Because it introduces a deep residual learning framework. This framework is simple to implement, but allows for models to become far deeper than before due to its usage of skip connections. These skip connections simply add the identity of the previous residual learning building block to the output of the current building block.
Category
What type of paper is this work?
This is a DL CV paper. It is also a CV framework and model paper.
Context
What other types of papers is the work related to?
This paper is related to works that aim to create better CV models.
Contributions
What are the author’s main contributions?
Their main contributions is the deep residual learning framework and the SOTA ResNet suite of models, as well as an understanding of how residual learning works via shortcuts.
Second Pass
A proper read through of the paper is required to answer this
Background Work
What has been done prior to this paper?
Work has been done to explore skip connections and residual networks, as well as creating other DL CV models.
Figures, Diagrams, Illustrations, and Graphs
Are the axes properly labeled? Are results shown with error bars, so that conclusions are statistically significant?
All of the figures are properly labeled and are clear to read.
Clarity
Is the paper well written?
The paper is well written.
Relevant Work
Mark relevant work for review
The following relevant work can be found in the Citations section of this article.
- F. Perronnin and C. Dance. Fisher kernels on visual vocabularies for image categorization. In CVPR, 2007.
- R. K. Srivastava, K. Greff, and J. Schmidhuber. Highway networks. arXiv:1505.00387, 2015.
- R. K. Srivastava, K. Greff, and J. Schmidhuber. Training very deep networks. 1507.06228, 2015.
- V. Nair and G. E. Hinton. Rectified linear units improve restricted boltzmann machines. In ICML, 2010.
Methodology
What methodology did the author’s use to validate their contributions?
The authors compared their ResNet family of models against CV models that did not adhere to the residual learning framework, along with other SOTA models, on image classification on the ImageNet and CIFAR-10 datasets, as well as object detection on the PASCAL and MS COCO datasets.
Author Assumptions
What assumptions does the author(s) make? Are they justified assumptions?
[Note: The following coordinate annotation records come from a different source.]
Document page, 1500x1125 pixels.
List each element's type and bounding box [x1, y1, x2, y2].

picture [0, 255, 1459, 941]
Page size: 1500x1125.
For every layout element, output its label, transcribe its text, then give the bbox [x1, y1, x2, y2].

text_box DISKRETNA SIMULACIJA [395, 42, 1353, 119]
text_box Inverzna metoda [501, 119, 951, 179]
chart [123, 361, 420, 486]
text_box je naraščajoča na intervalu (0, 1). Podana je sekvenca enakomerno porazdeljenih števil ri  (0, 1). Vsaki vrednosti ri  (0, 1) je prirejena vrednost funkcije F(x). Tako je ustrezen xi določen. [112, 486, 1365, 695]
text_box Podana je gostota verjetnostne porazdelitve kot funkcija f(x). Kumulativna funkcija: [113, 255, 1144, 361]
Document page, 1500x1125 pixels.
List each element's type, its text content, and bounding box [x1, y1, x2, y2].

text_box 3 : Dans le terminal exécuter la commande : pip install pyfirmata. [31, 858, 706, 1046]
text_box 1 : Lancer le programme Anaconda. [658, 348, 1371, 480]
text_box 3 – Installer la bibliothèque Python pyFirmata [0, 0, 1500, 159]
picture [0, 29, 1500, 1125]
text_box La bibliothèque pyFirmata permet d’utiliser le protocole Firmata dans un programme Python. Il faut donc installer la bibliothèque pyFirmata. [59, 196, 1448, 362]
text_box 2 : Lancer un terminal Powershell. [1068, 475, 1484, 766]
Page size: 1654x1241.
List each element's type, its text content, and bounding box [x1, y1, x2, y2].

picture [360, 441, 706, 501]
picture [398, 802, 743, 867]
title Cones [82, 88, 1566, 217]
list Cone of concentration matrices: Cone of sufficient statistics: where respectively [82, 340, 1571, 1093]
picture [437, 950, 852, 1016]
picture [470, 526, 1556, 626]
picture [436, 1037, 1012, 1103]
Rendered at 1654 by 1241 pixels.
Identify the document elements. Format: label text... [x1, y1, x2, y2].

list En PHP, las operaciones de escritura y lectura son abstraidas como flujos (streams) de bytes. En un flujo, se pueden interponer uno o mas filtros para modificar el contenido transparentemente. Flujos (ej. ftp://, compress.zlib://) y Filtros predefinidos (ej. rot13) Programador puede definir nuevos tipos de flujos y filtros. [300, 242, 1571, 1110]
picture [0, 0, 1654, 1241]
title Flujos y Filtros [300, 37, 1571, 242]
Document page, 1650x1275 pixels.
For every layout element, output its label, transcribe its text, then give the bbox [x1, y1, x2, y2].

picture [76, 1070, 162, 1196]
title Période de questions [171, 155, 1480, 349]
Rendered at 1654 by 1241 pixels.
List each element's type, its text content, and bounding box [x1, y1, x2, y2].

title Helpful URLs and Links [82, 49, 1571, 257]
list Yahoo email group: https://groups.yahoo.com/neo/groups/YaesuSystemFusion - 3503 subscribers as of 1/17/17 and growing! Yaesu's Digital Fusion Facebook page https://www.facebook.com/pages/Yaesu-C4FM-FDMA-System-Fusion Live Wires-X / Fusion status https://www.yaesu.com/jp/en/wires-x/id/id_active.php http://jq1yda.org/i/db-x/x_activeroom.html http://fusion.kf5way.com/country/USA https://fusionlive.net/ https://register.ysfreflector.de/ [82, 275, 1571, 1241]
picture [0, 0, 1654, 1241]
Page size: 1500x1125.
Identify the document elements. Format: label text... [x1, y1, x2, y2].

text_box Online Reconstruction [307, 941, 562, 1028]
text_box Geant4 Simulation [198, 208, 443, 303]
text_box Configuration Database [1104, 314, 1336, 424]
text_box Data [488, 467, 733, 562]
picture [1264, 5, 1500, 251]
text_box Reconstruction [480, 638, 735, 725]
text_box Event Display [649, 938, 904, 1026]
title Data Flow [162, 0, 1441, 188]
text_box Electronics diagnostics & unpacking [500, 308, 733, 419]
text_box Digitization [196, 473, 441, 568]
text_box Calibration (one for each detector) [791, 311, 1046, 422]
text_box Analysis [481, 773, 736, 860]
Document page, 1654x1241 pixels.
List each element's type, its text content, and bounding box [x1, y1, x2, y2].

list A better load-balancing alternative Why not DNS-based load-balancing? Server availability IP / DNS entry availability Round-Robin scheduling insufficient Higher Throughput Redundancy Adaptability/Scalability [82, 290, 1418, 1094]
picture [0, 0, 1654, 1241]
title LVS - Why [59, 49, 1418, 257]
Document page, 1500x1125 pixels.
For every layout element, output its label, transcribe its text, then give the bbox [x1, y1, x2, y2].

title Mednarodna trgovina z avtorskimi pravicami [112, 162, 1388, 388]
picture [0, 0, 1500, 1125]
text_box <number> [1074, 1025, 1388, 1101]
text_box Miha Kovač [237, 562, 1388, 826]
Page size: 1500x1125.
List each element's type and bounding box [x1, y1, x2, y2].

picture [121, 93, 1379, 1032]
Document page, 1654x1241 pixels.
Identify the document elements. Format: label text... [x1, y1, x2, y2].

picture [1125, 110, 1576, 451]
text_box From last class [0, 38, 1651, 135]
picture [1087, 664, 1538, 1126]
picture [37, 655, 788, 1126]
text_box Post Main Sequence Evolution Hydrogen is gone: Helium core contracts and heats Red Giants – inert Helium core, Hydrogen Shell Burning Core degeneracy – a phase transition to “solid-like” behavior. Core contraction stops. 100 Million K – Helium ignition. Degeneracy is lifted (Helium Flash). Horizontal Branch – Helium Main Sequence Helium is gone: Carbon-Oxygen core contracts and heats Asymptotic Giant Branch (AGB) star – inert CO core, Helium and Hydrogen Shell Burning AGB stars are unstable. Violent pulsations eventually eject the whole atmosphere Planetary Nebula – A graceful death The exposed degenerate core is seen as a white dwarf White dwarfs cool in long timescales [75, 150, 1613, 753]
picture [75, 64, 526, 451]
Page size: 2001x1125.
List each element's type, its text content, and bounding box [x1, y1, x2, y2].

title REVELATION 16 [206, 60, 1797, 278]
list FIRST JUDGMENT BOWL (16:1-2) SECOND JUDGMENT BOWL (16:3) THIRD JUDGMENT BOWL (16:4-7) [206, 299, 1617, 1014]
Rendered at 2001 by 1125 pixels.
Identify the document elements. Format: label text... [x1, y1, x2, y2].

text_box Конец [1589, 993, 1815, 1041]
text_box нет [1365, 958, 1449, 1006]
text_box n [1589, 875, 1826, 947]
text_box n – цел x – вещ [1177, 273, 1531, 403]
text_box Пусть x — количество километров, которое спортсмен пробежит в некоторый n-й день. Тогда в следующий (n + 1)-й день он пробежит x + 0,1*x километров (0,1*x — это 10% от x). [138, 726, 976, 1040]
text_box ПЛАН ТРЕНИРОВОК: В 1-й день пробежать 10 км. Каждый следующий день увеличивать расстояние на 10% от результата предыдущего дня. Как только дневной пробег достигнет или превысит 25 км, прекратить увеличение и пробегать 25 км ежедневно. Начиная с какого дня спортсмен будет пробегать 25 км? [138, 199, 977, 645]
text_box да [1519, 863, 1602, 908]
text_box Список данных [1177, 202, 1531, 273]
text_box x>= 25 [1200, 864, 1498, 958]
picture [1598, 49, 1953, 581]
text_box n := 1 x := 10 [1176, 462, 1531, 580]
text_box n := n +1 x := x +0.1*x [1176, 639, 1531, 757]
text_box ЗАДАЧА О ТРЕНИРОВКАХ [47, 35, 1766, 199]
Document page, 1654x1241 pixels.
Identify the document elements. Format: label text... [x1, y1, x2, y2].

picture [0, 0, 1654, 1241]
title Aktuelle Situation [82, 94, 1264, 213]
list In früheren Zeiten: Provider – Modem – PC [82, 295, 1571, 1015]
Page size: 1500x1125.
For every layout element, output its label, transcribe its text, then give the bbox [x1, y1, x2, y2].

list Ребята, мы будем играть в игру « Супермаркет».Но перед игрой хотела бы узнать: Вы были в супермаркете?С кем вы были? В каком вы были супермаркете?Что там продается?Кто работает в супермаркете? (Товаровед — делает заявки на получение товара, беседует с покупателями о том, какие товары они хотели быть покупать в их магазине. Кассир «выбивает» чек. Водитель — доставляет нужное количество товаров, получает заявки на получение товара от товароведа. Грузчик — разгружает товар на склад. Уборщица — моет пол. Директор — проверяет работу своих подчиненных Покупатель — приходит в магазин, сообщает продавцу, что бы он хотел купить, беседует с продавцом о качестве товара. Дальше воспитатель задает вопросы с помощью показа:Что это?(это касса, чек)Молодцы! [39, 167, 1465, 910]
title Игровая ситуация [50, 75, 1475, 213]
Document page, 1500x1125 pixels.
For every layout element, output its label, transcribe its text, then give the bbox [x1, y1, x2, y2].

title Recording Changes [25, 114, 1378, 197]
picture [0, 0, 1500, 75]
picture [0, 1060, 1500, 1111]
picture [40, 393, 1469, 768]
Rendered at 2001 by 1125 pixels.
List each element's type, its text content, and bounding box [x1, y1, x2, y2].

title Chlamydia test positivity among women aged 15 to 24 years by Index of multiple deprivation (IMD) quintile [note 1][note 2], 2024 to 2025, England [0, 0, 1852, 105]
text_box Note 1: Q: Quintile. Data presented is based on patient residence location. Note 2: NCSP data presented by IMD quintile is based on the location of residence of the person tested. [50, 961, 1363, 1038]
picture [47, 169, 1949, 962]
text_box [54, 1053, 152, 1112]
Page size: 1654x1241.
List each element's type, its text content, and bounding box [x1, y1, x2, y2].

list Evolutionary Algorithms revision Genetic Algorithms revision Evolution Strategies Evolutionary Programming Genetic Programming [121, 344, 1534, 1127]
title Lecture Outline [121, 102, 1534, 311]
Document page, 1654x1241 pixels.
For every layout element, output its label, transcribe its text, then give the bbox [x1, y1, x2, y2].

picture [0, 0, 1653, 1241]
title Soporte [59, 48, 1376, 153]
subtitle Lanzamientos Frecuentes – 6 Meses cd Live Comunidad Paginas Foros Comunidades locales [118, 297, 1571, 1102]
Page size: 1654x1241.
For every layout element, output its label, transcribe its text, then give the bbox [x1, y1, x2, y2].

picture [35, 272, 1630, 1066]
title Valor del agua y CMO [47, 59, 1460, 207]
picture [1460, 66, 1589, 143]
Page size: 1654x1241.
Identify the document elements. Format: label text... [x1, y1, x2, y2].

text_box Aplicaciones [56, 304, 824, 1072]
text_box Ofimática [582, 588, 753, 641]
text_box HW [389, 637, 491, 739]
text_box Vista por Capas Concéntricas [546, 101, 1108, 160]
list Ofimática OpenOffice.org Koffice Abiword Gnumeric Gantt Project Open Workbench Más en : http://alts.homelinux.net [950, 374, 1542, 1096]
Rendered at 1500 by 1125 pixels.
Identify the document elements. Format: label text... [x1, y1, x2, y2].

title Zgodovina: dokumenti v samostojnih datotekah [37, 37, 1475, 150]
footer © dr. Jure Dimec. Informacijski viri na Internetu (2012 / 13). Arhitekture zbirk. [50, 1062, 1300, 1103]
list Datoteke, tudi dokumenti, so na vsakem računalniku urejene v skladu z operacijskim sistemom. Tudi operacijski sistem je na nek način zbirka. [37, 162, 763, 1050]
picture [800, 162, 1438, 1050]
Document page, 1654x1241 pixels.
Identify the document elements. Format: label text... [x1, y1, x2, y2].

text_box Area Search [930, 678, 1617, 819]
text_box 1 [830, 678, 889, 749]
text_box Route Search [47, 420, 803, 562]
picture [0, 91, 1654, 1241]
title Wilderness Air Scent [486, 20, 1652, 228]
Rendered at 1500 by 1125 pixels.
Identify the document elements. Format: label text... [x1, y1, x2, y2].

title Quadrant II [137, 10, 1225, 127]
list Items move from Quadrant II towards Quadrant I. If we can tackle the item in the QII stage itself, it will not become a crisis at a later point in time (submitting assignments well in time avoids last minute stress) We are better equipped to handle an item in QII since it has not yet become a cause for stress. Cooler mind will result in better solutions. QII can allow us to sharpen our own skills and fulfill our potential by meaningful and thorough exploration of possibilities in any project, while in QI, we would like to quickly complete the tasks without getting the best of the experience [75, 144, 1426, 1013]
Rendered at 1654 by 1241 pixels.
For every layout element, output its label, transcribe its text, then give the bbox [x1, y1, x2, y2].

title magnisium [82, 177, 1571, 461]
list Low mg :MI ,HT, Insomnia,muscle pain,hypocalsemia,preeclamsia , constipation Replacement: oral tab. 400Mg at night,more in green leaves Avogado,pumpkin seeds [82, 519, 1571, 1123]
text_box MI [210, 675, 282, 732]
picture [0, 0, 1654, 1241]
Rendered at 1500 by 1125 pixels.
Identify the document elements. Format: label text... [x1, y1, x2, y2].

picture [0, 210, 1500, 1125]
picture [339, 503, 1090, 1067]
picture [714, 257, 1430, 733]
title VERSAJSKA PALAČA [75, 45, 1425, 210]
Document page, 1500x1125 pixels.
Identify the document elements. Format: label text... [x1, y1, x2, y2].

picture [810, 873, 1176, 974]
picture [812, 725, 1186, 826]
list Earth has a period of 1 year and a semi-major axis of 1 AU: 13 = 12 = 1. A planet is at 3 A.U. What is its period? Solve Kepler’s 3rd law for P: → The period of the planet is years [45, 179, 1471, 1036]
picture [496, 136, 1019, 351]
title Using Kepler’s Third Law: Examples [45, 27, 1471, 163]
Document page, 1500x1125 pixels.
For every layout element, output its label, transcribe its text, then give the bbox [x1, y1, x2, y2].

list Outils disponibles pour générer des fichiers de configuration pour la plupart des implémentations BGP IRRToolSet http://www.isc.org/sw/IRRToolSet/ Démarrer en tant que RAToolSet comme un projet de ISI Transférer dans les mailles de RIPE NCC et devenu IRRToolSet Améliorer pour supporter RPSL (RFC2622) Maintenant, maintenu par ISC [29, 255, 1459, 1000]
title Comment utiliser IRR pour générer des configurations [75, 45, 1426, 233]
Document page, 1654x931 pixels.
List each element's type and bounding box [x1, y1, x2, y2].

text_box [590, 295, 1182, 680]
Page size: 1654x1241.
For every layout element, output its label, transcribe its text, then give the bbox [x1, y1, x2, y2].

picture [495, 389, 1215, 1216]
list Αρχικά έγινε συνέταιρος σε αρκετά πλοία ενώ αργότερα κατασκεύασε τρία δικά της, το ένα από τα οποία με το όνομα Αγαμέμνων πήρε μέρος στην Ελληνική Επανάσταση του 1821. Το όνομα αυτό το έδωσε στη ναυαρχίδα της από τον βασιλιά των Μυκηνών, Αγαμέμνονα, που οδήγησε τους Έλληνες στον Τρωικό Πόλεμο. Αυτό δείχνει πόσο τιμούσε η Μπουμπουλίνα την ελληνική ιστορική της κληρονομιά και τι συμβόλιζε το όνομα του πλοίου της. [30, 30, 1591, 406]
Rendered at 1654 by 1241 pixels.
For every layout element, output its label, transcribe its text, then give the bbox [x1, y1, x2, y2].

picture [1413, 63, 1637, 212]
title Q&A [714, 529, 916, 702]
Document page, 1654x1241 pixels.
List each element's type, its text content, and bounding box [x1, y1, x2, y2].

The authors assumed that better models can be made by just adding more layers.
Correctness
Do the assumptions seem valid?
Not entirely. Better architected models rely on more layers yes. However, better models need more data to perform better as well. Additionally, the usage of neural compressors or optimizers can adjust the performance of a CV model as well.
Future Directions
My own proposed future directions for the work
I’d like to see how far I can push the ResNet model family with respect to quantization and optimization in order to run these extremely deep models on mobile or low powered hardware.
Open Questions
What open questions do I have about the work?
What was the system specification that they used to train the ResNet model family on?
Author Feedback
What feedback would I give to the authors?
This was a very clear and concise paper on a model architecture.
Summary
A summary of the paper
The paper, Deep Residual learning for Image Recognition by Kaiming He et al. [1] introduced the ResNet family of DL CV models. These models are based on a deep residual learning framework that makes usage of shortcut connections (taking the identity function of the previous deep residual block and summing it to the output of the current residual learning block) and the ReLU activation function to reduce the total number of parameters within the model, while dramatically increasing the depth in comparison to former SOTA methods (i.e., VGG). The authors found that their deep models achieve SOTA performance on both Object Detection (using the Faster-RCNN method) and Image Recognition compared to existing SOTA models. Furthermore, they found that the deeper the network, the more accurate and less error prone it is with respect to image recognition.
Summarization Technique
This paper was summarized using a modified technique proposed by S. Keshav in his work How to Read a Paper [0].